▶ _PROBLEM TO WORK ON_: Retype the text of the rows below, from their first line through the line containing "O lucro líquido do semestre aumentou 45%", both ends included. Leave the pictures out of your answer.

▶ _EXERCISE INPUT_:
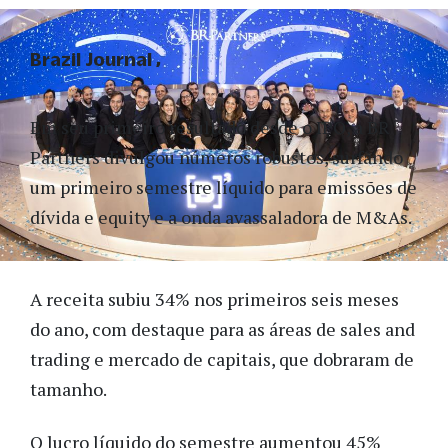
Brazil Journal
Em seu primeiro resultado desde o IPO, a BR
Partners divulgou números robustos, surfando
um primeiro semestre líquido para emissões de
dívida e equity e a onda avassaladora de M&As.
A receita subiu 34% nos primeiros seis meses
do ano, com destaque para as áreas de sales and
trading e mercado de capitais, que dobraram de
tamanho.
O lucro líquido do semestre aumentou 45%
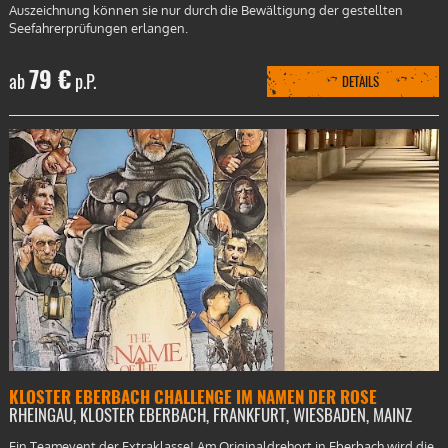
Auszeichnung können sie nur durch die Bewältigung der gestellten
Seefahrerprüfungen erlangen.
79 €
ab
p.P.
DETAILS
KLOSTER EBERBACH CHALLENGE IM NAMEN DER ROSE
RHEINGAU, KLOSTER EBERBACH, FRANKFURT, WIESBADEN, MAINZ
Ein Teamevent der Extraklasse! Am Originaldrehort in Eberbach wird die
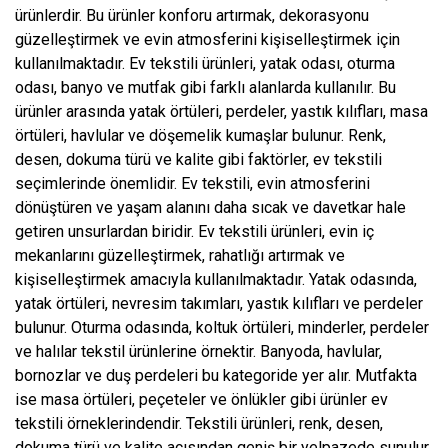
ürünlerdir. Bu ürünler konforu artırmak, dekorasyonu
güzelleştirmek ve evin atmosferini kişiselleştirmek için
kullanılmaktadır. Ev tekstili ürünleri, yatak odası, oturma
odası, banyo ve mutfak gibi farklı alanlarda kullanılır. Bu
ürünler arasında yatak örtüleri, perdeler, yastık kılıfları, masa
örtüleri, havlular ve döşemelik kumaşlar bulunur. Renk,
desen, dokuma türü ve kalite gibi faktörler, ev tekstili
seçimlerinde önemlidir. Ev tekstili, evin atmosferini
dönüştüren ve yaşam alanını daha sıcak ve davetkar hale
getiren unsurlardan biridir. Ev tekstili ürünleri, evin iç
mekanlarını güzelleştirmek, rahatlığı artırmak ve
kişiselleştirmek amacıyla kullanılmaktadır. Yatak odasında,
yatak örtüleri, nevresim takımları, yastık kılıfları ve perdeler
bulunur. Oturma odasında, koltuk örtüleri, minderler, perdeler
ve halılar tekstil ürünlerine örnektir. Banyoda, havlular,
bornozlar ve duş perdeleri bu kategoride yer alır. Mutfakta
ise masa örtüleri, peçeteler ve önlükler gibi ürünler ev
tekstili örneklerindendir. Tekstili ürünleri, renk, desen,
dokuma türü ve kalite açısından geniş bir yelpazede sunulur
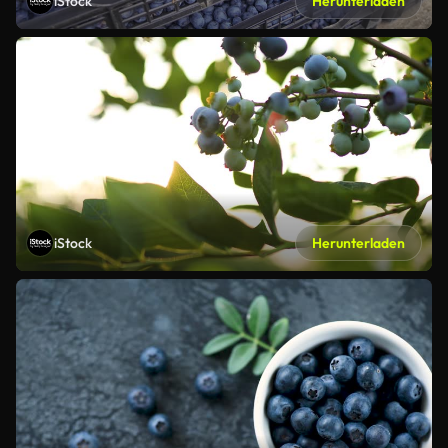
iStock
Herunterladen
iStock
Herunterladen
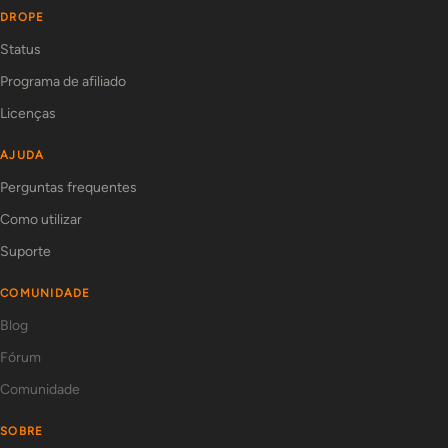
DROPE
Status
Programa de afiliado
Licenças
AJUDA
Perguntas frequentes
Como utilizar
Suporte
COMUNIDADE
Blog
Fórum
Comunidade
SOBRE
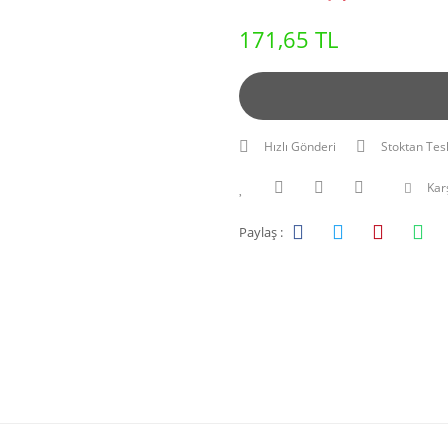
171,65 TL
Hızlı Gönderi
Stoktan Tes
Karş
Paylaş :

▶ _REPLY_:
Brazil Journal
Em seu primeiro resultado desde o IPO, a BR
Partners divulgou números robustos, surfando
um primeiro semestre líquido para emissões de
dívida e equity e a onda avassaladora de M&As.
A receita subiu 34% nos primeiros seis meses
do ano, com destaque para as áreas de sales and
trading e mercado de capitais, que dobraram de
tamanho.
O lucro líquido do semestre aumentou 45%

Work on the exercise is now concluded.